No, because while some people sensibly give up their beliefs when faced with reality, others simply deny that reality exists. Look at the Lubavitchers, who recently split over Schneerson's messianic identity. What in Judaism would suggest that the messiah would be a Russian-American rebbe who would come back from the dead? Do you think that when he doesn't come back they will give up their beliefs? in any case the comment in Matt(?) that some still did not believe is indicative of early splits in the movement over the Resurrection.

The way I see it, people just don't behave the way Wright would have them behave. Once one of the circle of Jesus' disciples (did such exist? I have grave doubts) started having visions, everyone would have to have such visions or be out on their butts. The Empty Tomb story would arise naturally in such a situation as a justificatory strategy, but in any case, it appears to be an invention of Mark, using Dan 6, and the conventions of Greek novelistic fiction, as Price has already pointed out in two books on the topic.

If so, read Dale Allison's upcoming book, and think again.

I certainly shall!

Wright's point stands. Of course, he goes on to insist that Jesus was in fact raised from the dead -- that this is the only credible way of accounting for the empty tomb. That is where an historian becomes legitimately frustrated with Wright.

I would say long before that.

I thought the comments on Matthew related to the willingness of the pious to believe anything....but I must have read them wrongly. My bad, and my apologies.

Aren't you on XTalk? (BTW, I'm Rosson, not Rossen.)

No, I'm not. I just monitor it from time to time for information purposes, catch references, new papers, etc. Sorry about the name error.

Thanks for stopping by, though. I thought your review of Price was quite well-written and very enjoyable.

Michael

Loren Rosson said...

[Loren]
And in most cases, people use revisionism to cut against beliefs like this only when expectations fail. Do you think either the crucifixion or visions would have marked the Jesus movement a failure in the minds of the disciples?

[Michael]
No, because while some people sensibly give up their beliefs when faced with reality, others simply deny that reality exists.

I agree with this statement, but you don’t see what I'm getting at. Those who deny reality like this do so as a way of coping with failed expectations and broken dreams. For instance, the account in Jn 2 about the spiritual temple copes with the failed destruction of the temple. The radical idea of Jesus' resurrection would thus have been a way of coping with the failed arrival of God's kingdom and the general resurrection. But had the disciples actually given up on this expectation?
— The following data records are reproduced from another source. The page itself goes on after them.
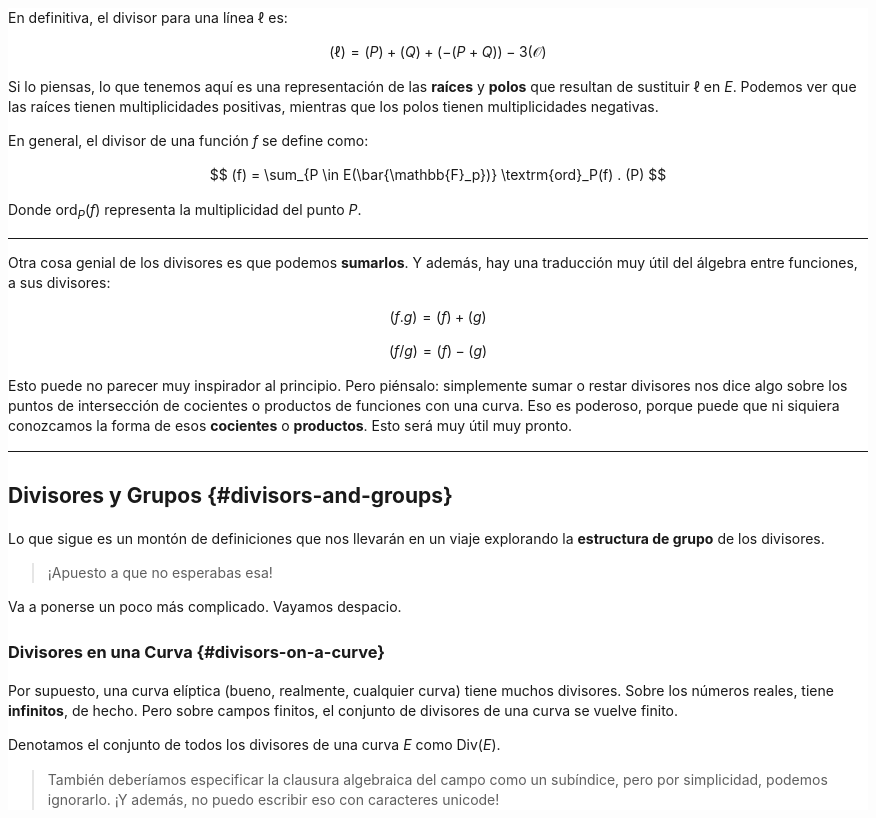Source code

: En definitiva, el divisor para una línea $\ell$ es:

$$
(\ell) = (P) + (Q) + (-(P + Q)) - 3(\mathcal{O})
$$

Si lo piensas, lo que tenemos aquí es una representación de las **raíces** y **polos** que resultan de sustituir $\ell$ en $E$. Podemos ver que las raíces tienen multiplicidades positivas, mientras que los polos tienen multiplicidades negativas.

En general, el divisor de una función $f$ se define como:

$$
(f) = \sum_{P \in E(\bar{\mathbb{F}_p})} \textrm{ord}_P(f) . (P)
$$

Donde $\textrm{ord}_P(f)$ representa la multiplicidad del punto $P$.

---

Otra cosa genial de los divisores es que podemos **sumarlos**. Y además, hay una traducción muy útil del álgebra entre funciones, a sus divisores:

$$
(f.g) = (f) + (g)
$$

$$
(f/g) = (f) - (g)
$$

Esto puede no parecer muy inspirador al principio. Pero piénsalo: simplemente sumar o restar divisores nos dice algo sobre los puntos de intersección de cocientes o productos de funciones con una curva. Eso es poderoso, porque puede que ni siquiera conozcamos la forma de esos **cocientes** o **productos**. Esto será muy útil muy pronto.

---

## Divisores y Grupos {#divisors-and-groups}

Lo que sigue es un montón de definiciones que nos llevarán en un viaje explorando la **estructura de grupo** de los divisores.

> ¡Apuesto a que no esperabas esa!

Va a ponerse un poco más complicado. Vayamos despacio.

### Divisores en una Curva {#divisors-on-a-curve}

Por supuesto, una curva elíptica (bueno, realmente, cualquier curva) tiene muchos divisores. Sobre los números reales, tiene **infinitos**, de hecho. Pero sobre campos finitos, el conjunto de divisores de una curva se vuelve finito.

Denotamos el conjunto de todos los divisores de una curva $E$ como $\textrm{Div}(E)$.

> También deberíamos especificar la clausura algebraica del campo como un subíndice, pero por simplicidad, podemos ignorarlo. ¡Y además, no puedo escribir eso con caracteres unicode!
Didn't Jesus' crucifixion conform to martyrdom theology -- all the sufferings and trials Jesus told them to expect? Unlike the case of Schneerson, whose strokes, illness, and death were hardly built into the original messianic expectations of the Lubavitchers. However...

The problem is that we have almost completely different takes on the history of early Christianity -- to wit: I don't believe that early Christianity was "Jewish" affair but one that originated in the Diaspora among Diaspora Jews and God-fearers. We also disagree on many other things. Not much point in rehashing any of that here.

Yes, this is the crux of the matter. I take the apocalyptic character of the Jesus movement as a given. If you doubt this, then what I said above won't apply.